= WHAT YOU SHOULD DO =
Write out as a numbered list the lines that start with the one containing "成败在此一举，死活就看今朝。我毫不犹豫，冲向最后的一关。" and run through the one containing "合上双眼，我重新将心神投入丹田。", leaving out any blank lines.
────────────────────
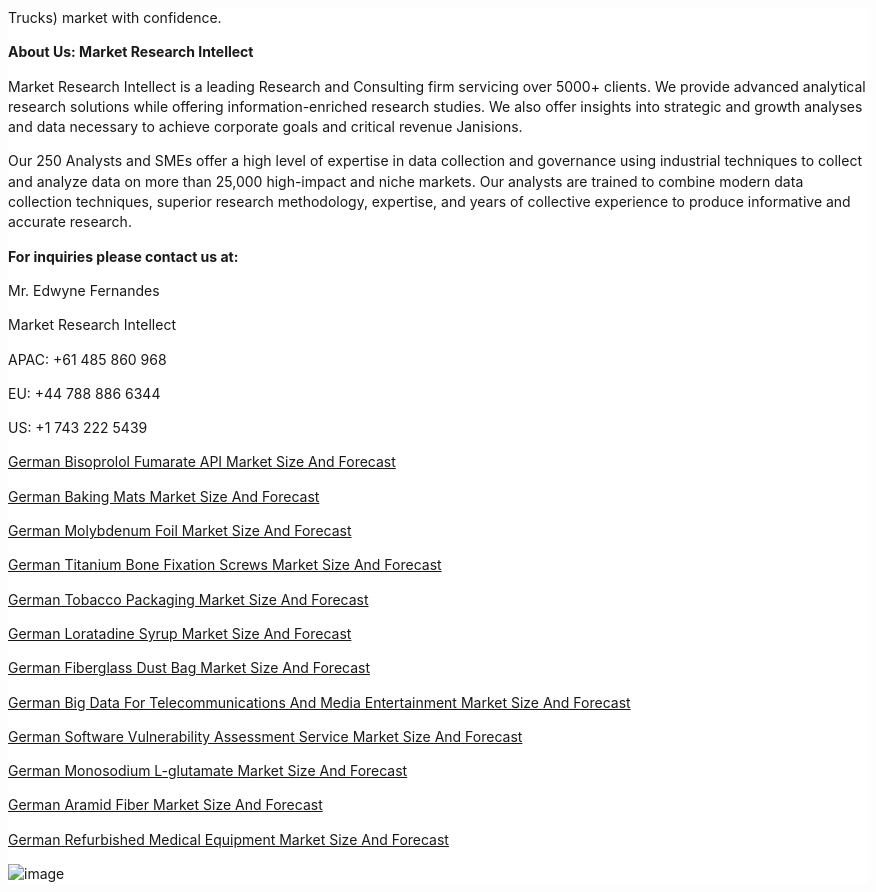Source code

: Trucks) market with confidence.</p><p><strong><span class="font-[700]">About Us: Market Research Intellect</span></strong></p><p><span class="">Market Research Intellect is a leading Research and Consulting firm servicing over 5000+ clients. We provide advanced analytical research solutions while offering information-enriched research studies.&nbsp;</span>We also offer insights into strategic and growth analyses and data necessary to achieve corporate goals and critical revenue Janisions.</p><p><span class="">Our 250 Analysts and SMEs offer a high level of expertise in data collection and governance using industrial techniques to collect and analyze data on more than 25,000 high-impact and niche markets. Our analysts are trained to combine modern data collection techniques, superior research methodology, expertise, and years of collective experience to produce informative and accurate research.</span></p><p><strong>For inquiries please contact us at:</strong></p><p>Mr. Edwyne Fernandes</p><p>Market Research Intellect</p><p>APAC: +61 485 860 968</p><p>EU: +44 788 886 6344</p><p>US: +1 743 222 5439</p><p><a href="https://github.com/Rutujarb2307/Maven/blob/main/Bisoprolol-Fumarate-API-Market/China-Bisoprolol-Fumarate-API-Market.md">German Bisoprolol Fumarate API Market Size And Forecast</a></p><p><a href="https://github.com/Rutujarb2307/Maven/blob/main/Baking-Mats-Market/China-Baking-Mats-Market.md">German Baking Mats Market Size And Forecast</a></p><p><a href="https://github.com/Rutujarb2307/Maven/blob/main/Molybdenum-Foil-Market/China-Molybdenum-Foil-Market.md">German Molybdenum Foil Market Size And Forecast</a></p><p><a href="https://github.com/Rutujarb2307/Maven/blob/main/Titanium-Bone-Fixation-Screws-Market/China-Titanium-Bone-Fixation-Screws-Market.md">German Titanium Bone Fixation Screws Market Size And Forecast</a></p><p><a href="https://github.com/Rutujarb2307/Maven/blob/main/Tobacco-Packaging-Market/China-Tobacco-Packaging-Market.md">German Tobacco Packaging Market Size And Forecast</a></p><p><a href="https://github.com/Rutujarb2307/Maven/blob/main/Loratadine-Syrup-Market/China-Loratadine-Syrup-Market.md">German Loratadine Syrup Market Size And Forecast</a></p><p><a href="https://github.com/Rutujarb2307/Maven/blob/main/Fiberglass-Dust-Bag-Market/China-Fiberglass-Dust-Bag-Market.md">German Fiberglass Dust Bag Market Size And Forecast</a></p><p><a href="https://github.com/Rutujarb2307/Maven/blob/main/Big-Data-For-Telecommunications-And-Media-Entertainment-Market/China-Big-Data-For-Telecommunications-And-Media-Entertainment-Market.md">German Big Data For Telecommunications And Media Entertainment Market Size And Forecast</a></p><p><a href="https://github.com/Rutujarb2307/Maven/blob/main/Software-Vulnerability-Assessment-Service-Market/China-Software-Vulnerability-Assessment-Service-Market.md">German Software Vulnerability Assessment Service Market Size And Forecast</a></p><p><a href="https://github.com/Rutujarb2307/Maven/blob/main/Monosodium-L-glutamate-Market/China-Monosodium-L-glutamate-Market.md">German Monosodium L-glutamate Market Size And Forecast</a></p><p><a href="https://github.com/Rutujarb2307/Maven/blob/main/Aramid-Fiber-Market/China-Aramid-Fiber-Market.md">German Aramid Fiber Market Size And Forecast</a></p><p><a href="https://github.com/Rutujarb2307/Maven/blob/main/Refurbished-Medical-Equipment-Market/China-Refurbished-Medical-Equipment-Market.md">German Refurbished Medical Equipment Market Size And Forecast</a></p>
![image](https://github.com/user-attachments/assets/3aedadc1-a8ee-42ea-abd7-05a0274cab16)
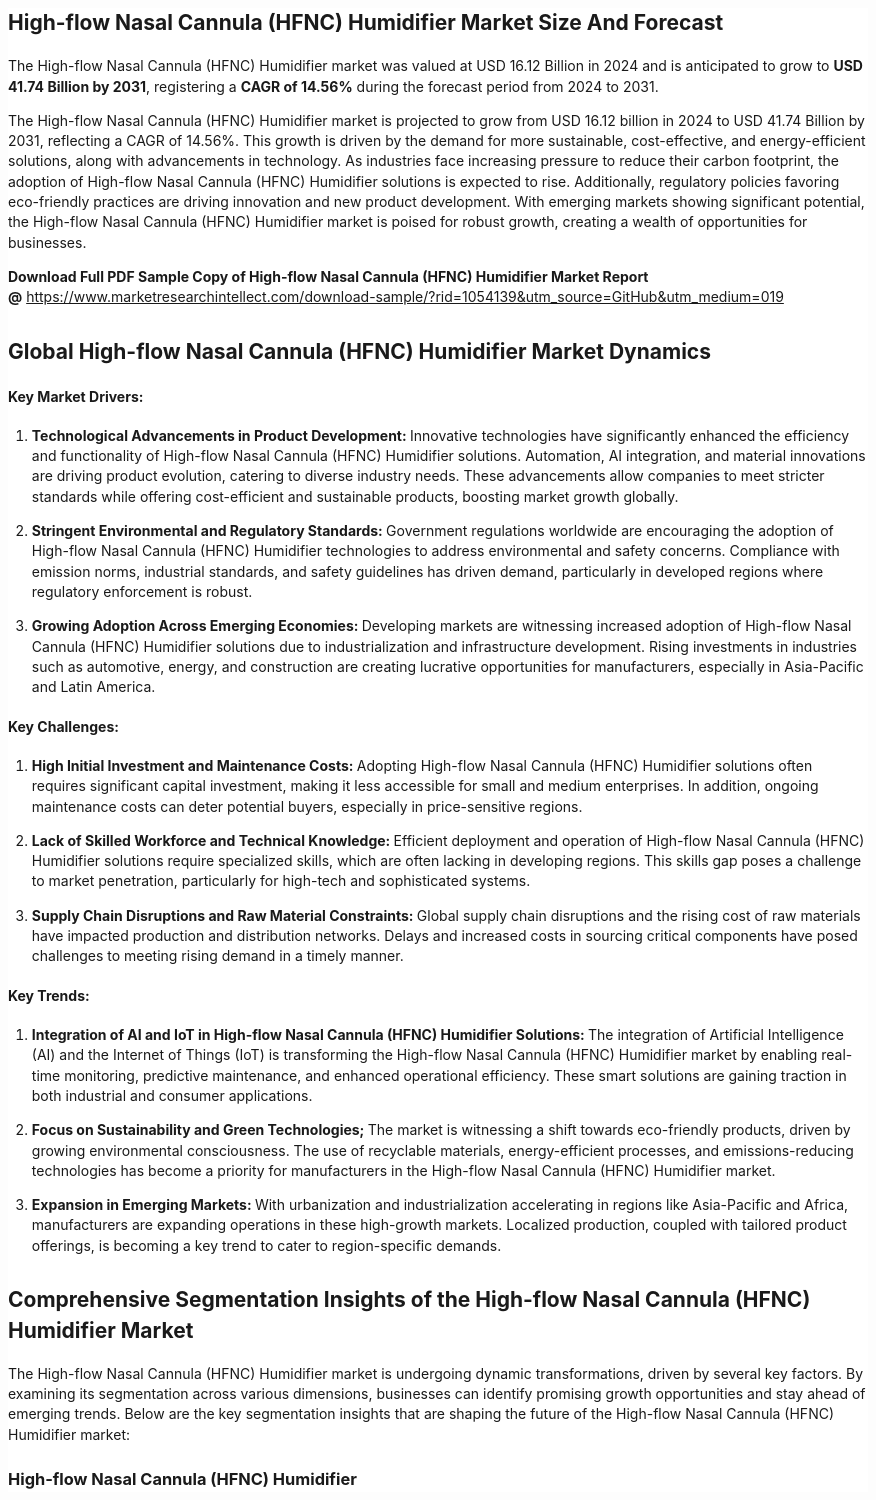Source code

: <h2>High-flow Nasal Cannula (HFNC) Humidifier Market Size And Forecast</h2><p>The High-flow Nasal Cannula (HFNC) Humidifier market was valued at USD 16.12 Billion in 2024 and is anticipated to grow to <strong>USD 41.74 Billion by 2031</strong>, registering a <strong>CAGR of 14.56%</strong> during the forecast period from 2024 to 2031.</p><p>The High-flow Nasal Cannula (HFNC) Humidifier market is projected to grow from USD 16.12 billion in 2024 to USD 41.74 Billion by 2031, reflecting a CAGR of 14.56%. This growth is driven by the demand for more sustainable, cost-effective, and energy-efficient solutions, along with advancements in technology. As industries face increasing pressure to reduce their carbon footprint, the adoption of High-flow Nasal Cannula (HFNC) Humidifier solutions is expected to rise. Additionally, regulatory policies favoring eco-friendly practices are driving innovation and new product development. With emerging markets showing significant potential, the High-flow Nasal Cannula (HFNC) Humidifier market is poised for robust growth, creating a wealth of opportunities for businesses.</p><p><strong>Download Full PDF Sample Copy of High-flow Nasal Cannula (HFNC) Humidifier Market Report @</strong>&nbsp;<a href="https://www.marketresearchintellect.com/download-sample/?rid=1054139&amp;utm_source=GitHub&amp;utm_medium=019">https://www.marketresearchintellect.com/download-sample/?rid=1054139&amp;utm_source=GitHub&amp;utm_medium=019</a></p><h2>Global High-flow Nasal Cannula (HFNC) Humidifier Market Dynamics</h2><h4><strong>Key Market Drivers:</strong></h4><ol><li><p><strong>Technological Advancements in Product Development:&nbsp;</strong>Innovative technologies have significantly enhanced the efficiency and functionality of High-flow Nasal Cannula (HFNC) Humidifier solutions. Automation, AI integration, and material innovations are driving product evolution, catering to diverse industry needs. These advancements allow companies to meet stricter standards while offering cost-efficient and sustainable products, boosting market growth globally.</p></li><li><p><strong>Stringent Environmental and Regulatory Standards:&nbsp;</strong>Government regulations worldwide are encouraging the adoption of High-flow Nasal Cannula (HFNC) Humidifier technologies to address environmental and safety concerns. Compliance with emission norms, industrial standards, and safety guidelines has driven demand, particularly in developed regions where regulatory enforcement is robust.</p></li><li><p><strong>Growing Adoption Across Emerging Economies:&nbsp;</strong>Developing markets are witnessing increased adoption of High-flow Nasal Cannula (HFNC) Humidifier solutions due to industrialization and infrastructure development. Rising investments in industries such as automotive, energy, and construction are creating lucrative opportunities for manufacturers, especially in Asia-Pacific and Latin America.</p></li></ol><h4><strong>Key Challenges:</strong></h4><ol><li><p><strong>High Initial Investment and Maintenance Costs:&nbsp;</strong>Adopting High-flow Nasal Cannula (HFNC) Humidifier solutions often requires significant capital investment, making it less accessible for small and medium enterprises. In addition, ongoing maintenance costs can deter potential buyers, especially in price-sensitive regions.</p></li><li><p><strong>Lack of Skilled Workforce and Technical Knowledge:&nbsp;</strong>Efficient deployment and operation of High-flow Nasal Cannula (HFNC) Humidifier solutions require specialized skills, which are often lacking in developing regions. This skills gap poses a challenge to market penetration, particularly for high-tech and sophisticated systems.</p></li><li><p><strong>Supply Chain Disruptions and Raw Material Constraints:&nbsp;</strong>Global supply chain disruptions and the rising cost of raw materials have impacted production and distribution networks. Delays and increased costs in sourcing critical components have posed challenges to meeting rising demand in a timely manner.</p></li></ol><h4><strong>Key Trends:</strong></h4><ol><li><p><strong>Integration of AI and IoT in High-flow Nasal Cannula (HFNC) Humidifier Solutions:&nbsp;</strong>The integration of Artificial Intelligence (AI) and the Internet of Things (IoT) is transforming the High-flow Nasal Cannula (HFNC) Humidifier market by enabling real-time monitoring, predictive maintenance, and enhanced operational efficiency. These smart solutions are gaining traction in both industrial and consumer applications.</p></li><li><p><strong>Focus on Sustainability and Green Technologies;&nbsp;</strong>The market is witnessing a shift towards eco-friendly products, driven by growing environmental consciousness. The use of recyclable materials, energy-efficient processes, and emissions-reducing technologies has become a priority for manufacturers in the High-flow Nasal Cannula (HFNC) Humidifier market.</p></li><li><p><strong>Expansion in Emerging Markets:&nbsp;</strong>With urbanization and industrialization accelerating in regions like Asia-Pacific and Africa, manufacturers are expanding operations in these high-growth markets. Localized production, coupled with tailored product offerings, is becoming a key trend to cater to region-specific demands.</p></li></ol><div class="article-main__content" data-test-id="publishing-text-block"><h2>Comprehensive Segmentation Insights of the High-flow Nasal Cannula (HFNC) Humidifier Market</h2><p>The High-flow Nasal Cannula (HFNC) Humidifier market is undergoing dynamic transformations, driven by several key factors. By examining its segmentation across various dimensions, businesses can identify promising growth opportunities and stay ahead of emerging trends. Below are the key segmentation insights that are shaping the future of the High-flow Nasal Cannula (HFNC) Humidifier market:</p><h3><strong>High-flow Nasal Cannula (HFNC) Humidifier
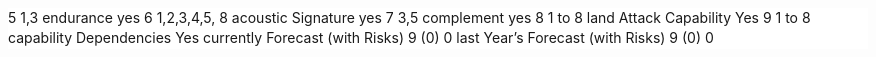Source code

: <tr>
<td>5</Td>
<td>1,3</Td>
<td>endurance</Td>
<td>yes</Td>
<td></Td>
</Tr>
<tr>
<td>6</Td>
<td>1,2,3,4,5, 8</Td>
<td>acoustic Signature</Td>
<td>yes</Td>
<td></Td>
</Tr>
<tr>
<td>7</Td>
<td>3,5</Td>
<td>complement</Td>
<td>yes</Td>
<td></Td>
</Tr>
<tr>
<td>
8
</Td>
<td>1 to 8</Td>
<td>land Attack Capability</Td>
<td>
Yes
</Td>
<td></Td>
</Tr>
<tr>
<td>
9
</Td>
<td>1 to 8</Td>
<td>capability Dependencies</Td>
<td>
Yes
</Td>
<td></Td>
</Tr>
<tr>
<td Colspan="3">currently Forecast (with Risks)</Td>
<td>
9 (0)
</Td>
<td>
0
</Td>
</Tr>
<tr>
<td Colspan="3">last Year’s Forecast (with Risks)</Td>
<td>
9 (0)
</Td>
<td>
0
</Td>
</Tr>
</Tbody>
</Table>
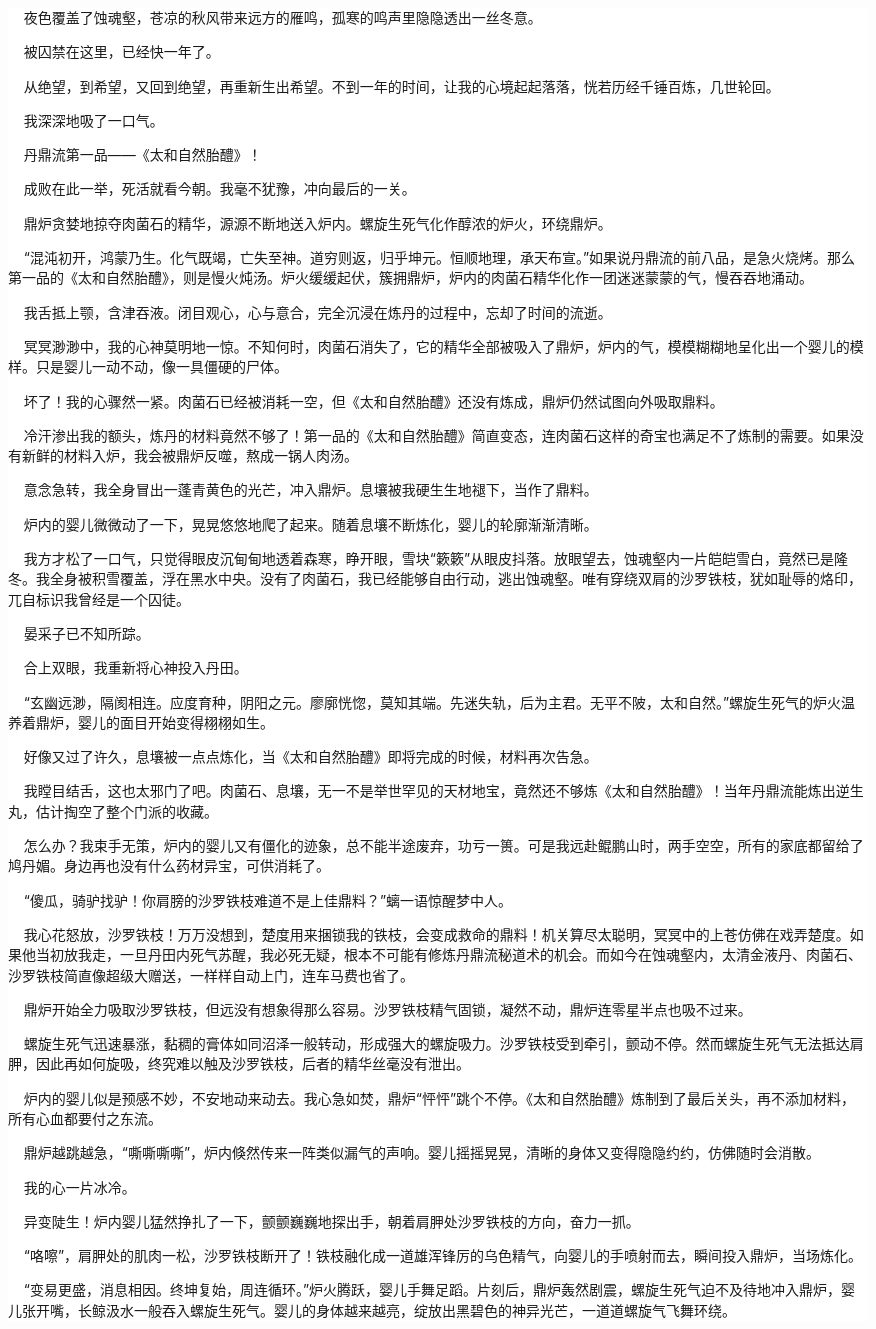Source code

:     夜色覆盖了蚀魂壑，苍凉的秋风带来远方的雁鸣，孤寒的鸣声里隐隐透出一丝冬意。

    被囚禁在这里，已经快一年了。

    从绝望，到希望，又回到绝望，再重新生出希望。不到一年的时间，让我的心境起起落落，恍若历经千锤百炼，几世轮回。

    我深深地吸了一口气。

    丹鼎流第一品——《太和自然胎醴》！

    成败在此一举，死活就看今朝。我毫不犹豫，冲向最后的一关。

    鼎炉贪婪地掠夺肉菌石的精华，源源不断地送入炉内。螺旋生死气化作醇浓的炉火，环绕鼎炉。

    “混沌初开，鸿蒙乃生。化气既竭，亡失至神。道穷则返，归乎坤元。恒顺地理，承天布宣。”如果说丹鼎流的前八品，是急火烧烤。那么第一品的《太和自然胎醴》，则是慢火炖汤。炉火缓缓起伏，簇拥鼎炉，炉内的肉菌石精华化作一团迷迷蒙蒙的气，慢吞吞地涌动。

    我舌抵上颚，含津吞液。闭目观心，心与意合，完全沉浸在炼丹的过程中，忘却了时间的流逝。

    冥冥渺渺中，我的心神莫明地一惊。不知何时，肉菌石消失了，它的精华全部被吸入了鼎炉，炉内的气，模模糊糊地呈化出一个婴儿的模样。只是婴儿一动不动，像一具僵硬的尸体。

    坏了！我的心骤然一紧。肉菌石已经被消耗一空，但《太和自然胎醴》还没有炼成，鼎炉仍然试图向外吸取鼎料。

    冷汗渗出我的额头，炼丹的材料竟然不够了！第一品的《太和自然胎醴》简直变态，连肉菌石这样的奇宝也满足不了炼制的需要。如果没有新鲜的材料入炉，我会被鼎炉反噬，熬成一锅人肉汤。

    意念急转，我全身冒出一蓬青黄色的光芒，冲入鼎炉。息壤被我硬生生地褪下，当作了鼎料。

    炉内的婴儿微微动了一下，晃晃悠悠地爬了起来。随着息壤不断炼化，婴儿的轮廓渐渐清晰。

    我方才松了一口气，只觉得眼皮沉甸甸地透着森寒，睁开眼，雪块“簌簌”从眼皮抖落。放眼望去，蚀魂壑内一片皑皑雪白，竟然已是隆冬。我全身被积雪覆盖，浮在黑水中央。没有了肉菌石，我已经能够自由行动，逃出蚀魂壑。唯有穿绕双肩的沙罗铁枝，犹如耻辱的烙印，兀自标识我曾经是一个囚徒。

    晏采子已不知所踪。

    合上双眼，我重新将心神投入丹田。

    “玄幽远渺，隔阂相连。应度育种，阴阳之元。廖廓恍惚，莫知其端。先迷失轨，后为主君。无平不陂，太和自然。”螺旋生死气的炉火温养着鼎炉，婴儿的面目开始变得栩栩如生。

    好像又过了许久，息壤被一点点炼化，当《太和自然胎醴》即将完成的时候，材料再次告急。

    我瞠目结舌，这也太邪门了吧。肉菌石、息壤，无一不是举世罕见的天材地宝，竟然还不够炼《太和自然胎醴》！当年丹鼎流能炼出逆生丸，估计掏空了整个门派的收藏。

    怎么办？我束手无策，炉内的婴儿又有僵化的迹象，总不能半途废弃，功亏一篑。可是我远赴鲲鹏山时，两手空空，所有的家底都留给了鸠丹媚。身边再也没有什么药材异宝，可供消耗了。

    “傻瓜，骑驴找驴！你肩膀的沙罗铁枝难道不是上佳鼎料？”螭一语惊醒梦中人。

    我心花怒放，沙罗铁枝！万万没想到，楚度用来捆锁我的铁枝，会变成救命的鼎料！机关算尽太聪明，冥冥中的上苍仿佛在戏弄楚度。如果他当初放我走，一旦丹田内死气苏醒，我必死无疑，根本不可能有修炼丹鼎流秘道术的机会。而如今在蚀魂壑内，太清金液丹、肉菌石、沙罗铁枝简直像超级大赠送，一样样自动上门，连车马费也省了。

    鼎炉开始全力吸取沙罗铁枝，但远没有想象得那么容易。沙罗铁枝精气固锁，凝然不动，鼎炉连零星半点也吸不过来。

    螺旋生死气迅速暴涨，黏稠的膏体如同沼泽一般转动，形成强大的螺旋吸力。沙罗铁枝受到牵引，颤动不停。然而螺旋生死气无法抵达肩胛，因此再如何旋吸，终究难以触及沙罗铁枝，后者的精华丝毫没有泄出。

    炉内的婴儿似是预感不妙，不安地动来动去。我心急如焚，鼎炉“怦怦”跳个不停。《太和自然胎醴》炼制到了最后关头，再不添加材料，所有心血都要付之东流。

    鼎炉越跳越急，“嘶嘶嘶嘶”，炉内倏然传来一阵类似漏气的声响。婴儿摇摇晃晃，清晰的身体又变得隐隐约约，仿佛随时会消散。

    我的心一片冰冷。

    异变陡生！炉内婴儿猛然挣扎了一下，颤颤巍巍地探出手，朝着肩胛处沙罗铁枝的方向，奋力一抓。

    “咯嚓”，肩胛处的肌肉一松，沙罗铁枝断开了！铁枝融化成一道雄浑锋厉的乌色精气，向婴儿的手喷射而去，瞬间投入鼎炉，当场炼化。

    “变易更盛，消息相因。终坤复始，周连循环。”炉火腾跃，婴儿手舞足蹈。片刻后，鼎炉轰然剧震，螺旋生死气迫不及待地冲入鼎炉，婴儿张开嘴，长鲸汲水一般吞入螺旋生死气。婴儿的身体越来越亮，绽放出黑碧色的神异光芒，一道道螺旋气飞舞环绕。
────────────────────
= EXERCISE RESULT =
1.     成败在此一举，死活就看今朝。我毫不犹豫，冲向最后的一关。
2.     鼎炉贪婪地掠夺肉菌石的精华，源源不断地送入炉内。螺旋生死气化作醇浓的炉火，环绕鼎炉。
3.     “混沌初开，鸿蒙乃生。化气既竭，亡失至神。道穷则返，归乎坤元。恒顺地理，承天布宣。”如果说丹鼎流的前八品，是急火烧烤。那么第一品的《太和自然胎醴》，则是慢火炖汤。炉火缓缓起伏，簇拥鼎炉，炉内的肉菌石精华化作一团迷迷蒙蒙的气，慢吞吞地涌动。
4.     我舌抵上颚，含津吞液。闭目观心，心与意合，完全沉浸在炼丹的过程中，忘却了时间的流逝。
5.     冥冥渺渺中，我的心神莫明地一惊。不知何时，肉菌石消失了，它的精华全部被吸入了鼎炉，炉内的气，模模糊糊地呈化出一个婴儿的模样。只是婴儿一动不动，像一具僵硬的尸体。
6.     坏了！我的心骤然一紧。肉菌石已经被消耗一空，但《太和自然胎醴》还没有炼成，鼎炉仍然试图向外吸取鼎料。
7.     冷汗渗出我的额头，炼丹的材料竟然不够了！第一品的《太和自然胎醴》简直变态，连肉菌石这样的奇宝也满足不了炼制的需要。如果没有新鲜的材料入炉，我会被鼎炉反噬，熬成一锅人肉汤。
8.     意念急转，我全身冒出一蓬青黄色的光芒，冲入鼎炉。息壤被我硬生生地褪下，当作了鼎料。
9.     炉内的婴儿微微动了一下，晃晃悠悠地爬了起来。随着息壤不断炼化，婴儿的轮廓渐渐清晰。
10.     我方才松了一口气，只觉得眼皮沉甸甸地透着森寒，睁开眼，雪块“簌簌”从眼皮抖落。放眼望去，蚀魂壑内一片皑皑雪白，竟然已是隆冬。我全身被积雪覆盖，浮在黑水中央。没有了肉菌石，我已经能够自由行动，逃出蚀魂壑。唯有穿绕双肩的沙罗铁枝，犹如耻辱的烙印，兀自标识我曾经是一个囚徒。
11.     晏采子已不知所踪。
12.     合上双眼，我重新将心神投入丹田。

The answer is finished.